On another sizzling day in Melbourne, sweat-drenched Murray doused the challenge of exciting German prospect Alexander Zverev 6-1, 6-2, 6-3 to get his campaign underway.
Viktor Troicki nearly joined them in departing at the first hurdle, but the 21st seed saved two match points in an epic five-set win over Daniel Munoz de la Nava.
The Romanian, who reached the quarterfinals of the competition in the previous two years, bowed out at the first attempt this time around after losing to China’s Zhang Shuai 6-4 6-3. In the fourth I was not very bad, but he played better than me, too. “He was playing awesome in the last set… more aggressive than me”.
Zhang, who plays Alize Cornet of France, broke into tears after her win.
“In terms of being competitive, I was competitive”, Nadal told the post-match press conference.
Earlier, four-time finalist Murray set up a showdown with home hope Sam Groth after steaming through his first-round match.
“I tried to change… but she beat me – she was just better today”. I’m like, ‘you know I didn’t play again after that?
Rising star Garbine Muguruza beat Estonian debutante Anett Kontaveit 6-0, 6-4 in one hour exactly – and immediately set her sights on dethroning Serena Williams in the final.
“First win – I’m so happy, so excited”.
“I think it’s irrelevant how old she is because she’s such a champion with so much experience and so much knowledge about the game”, Konta said. The loss is a huge disappointment to Nadal’s fans – and tennis fans worldwide – who had been expecting great action from his side of the Australian draw where Nadal, now ranked No. 5 in the world, would have faced Andy Murray.
“I just think that it should be tennis that does a better job of explaining …”
“It’s tough but at the same time I know I did everything that I can to be ready for it. It was not my day – let’s keep going – that’s the only thing”.

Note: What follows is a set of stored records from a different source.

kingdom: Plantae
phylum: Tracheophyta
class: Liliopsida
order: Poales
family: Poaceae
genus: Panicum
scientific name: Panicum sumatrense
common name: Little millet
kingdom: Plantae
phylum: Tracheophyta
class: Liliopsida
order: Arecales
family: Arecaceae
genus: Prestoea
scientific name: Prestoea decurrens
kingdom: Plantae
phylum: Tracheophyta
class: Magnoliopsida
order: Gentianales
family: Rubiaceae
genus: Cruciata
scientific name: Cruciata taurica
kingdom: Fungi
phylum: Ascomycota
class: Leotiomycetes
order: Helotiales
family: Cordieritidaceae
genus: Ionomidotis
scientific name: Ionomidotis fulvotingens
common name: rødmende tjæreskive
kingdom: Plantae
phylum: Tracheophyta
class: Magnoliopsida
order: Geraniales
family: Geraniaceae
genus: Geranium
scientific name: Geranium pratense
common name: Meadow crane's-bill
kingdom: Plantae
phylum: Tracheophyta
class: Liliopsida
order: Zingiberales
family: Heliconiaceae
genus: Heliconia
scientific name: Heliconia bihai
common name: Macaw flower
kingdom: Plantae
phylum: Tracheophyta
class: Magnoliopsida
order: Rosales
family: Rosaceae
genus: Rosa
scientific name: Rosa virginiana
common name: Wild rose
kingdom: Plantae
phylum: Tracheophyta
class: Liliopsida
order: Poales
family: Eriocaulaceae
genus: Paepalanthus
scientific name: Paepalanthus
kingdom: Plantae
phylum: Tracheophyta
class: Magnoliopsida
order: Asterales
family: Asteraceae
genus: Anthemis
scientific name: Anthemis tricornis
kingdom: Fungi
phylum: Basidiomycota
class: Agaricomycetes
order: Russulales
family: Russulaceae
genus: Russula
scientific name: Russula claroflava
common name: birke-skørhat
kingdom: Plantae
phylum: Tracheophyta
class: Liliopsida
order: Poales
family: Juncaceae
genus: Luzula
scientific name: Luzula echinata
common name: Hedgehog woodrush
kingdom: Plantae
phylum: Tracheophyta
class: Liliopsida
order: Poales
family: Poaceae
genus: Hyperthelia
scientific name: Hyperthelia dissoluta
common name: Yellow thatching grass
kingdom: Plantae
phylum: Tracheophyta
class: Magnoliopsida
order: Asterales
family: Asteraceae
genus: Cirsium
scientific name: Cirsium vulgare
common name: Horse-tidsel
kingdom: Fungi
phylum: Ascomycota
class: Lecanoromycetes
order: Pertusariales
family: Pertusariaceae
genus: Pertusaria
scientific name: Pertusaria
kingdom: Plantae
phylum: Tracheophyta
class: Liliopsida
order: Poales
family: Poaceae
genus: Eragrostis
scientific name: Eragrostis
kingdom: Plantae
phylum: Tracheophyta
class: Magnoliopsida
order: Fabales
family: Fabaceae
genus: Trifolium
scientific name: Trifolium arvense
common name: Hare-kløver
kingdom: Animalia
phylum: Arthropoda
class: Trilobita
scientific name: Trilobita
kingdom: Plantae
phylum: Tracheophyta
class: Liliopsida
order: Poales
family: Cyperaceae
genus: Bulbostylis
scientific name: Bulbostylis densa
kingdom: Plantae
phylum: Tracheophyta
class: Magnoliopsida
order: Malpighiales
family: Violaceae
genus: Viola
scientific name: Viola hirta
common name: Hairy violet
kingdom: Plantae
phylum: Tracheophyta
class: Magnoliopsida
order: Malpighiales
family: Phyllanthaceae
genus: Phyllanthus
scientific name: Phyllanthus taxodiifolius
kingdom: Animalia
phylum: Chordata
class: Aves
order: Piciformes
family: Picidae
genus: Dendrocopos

“Even if she’s playing with one leg out there, you’ve got to really take care of things on your own because she’s an incredible player”. Federer, who advanced into the third round today after seeing off Alexandr Dolgopolov, is wary of the upset he suffered past year at the hands of Italy’s Andreas Seppi in the third round at Melbourne Park.
Milos Raonic, who is now working with Carlos Moya and beat Roger Federer in this month’s Brisbane final, breezed past Lucas Pouille.